Our apathy for invisible child rights

Mohabbat Morshed | 28 December 2020 | 2:16 pm | 188

Our apathy for invisible child rights

Most of us become parents even without realizing our responsibilities towards our children. Such ignorance (or lack of realization) coupled with hackneyed ideas on parenting prevalent in our society often leads us to a state where we fail to flip the script and argue whether we are protecting and fulfilling all the rights that our children are entitled to get from us.  In fact, we often fail to accept that even our children have some rights, let alone defend those.

Well, there is no denying that we violate our children’s rights, both tangible and intangible, in many ways — some of us do it in our senses while others will find this whole issue of denying a child’s rights absurd.

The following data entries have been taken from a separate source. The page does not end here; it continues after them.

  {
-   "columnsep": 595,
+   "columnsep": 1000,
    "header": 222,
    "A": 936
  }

The first thing that we often deny and fail to ensure is a quarrel-free and congenial atmosphere for our children in their early years. In our society we consider quarrelling in a family a very usual affair. Well, parental arguments are normal, but the extent to which the arguments linger makes the difference in a child’s mental well-being.

There’s bound to be squabbles in a relationship and occasional disagreements aren’t a big deal, but we often forget that our child is observing all those fights which is not going to help him/her in any way. Parents often resort to destructive ways of venting out their anger which frustrate their child.

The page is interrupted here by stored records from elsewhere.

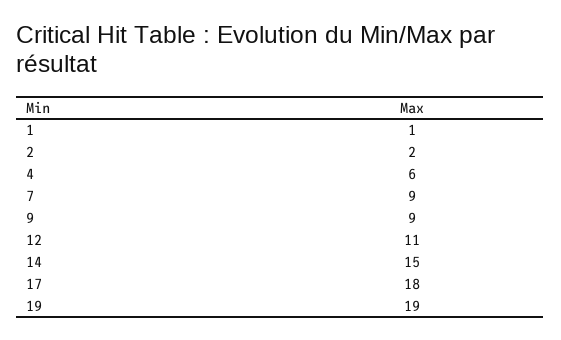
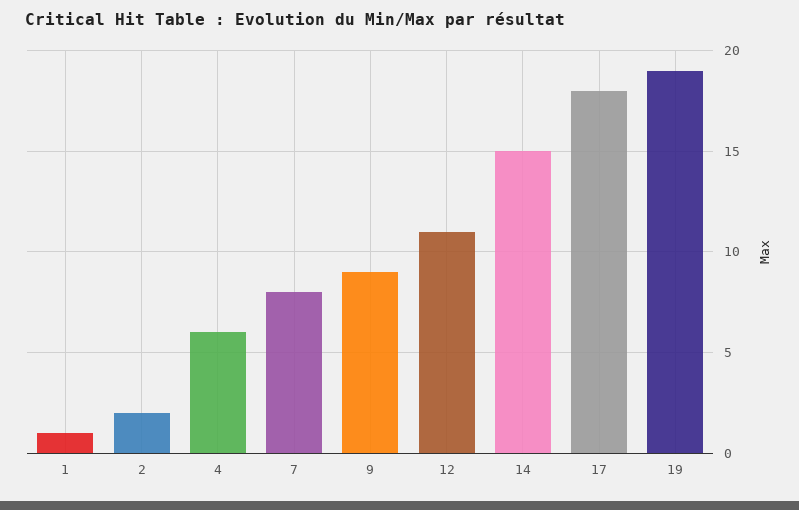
  {
    "1": 1,
    "2": 2,
    "4": 6,
-   "7": 9,
+   "7": 8,
    "9": 9,
    "12": 11,
    "14": 15,
    "17": 18,
    "19": 19
  }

In the book ‘Marital Conflict and Children: An Emotional Security Perspective’, written by renowned developmental psychologists Cummings and Patrick Davies from the University of Rochester, it has been claimed that destructive tactics that parents use with each other such as verbal aggression, insults, threats of abandonment and physical assaults like hitting and pushing create a stressful environment having long-term cognitive impacts for the children.  Most of the parents in our country do not take this issue into account. As a result, they keep quarrelling and violating a child’s right to a healthy atmosphere.

Secondly, as we advance in our lives, our priority changes as well. Once-a-family-man turns out to be so obsessed with his career that he forgets to spend time with his children.

This is especially true for the fathers as they happen to be the wage-earners in most of the families in our society thanks to the patriarchal attitude that we have cherished with so much perseverance and enthusiasm over the years.

Well, there is nothing wrong in dreaming for bigger things, but our family and children should never occupy the back seat during our journey of life. To generalize, fathers, in our society, have a tendency to think that only providing money for meeting the basic necessities is the sole responsibility he has towards his family and the children to be particular.

This argument is not so cogent, yet not deniable right in the first glance. There are actually fathers who never or at least feel the necessity to live up to their children’s emotional expectations. Such practice and mentality is a clear violation of a child’s emotional right since he/she deserves a fair share of father’s time as well.

Thirdly, parents in our society are way too pushy as far as valuing their children’s individual choices are concerned. This is especially true in certain instances relating to education and career choices. Very few parents actually let their children pursue their own dreams as they consider their children as extensions of themselves, rather than an individual having independent choices and aspirations.

As a result, they want their children to fulfil the dreams that they themselves have never been able to achieve in their lifetime. Consequently, we see that most of the parents want their children to be either a doctor/an engineer or a public servant owing to the fact that their parents also had same kind of expectation from them. Such kind of authoritarian parenting not only harms a child’s self-esteem but also creates a widening psychological gap between the offspring and the parents.

Fourthly, a good number of parents in our country are reluctant to shoulder their responsibilities towards their children and deny their (offspring) basic rights to food, shelter and education. This point can easily be comprehended if we look at the floating children living on the streets. According to estimates by different NGOs working with street children, there are around 11 lakh street children in our country and many of them live on their own without any family support. Now give it a thought — where are the parents of all these children? Are they facing any music for not performing their duties?

So, what if all these rights are not fulfilled? Is there any impact on the child going through these troubles? Jean Piaget, a Swiss developmental psychologist with international repute, has outlined four stages of intellectual development that a child goes through in his famous theory of cognitive development — sensorimotor stage, preoperational stage, concrete operational stage and formal operational stage.

In all these stages a child learns through schemas (kinds of knowledge that help a child to interpret and understand the world). When a child’s right is denied and exposed to violence, he/she forms that kind of schema and a twisted version of knowledge about the world, relationship and family life gets developed in him/her.

As a consequence, that child grows up with repressed feelings that keep accumulating inside him/her psyche and start clouding his/her views. He/she, in turn, also continues the legacy of bad parenting once he/she ascends to the role of a parent.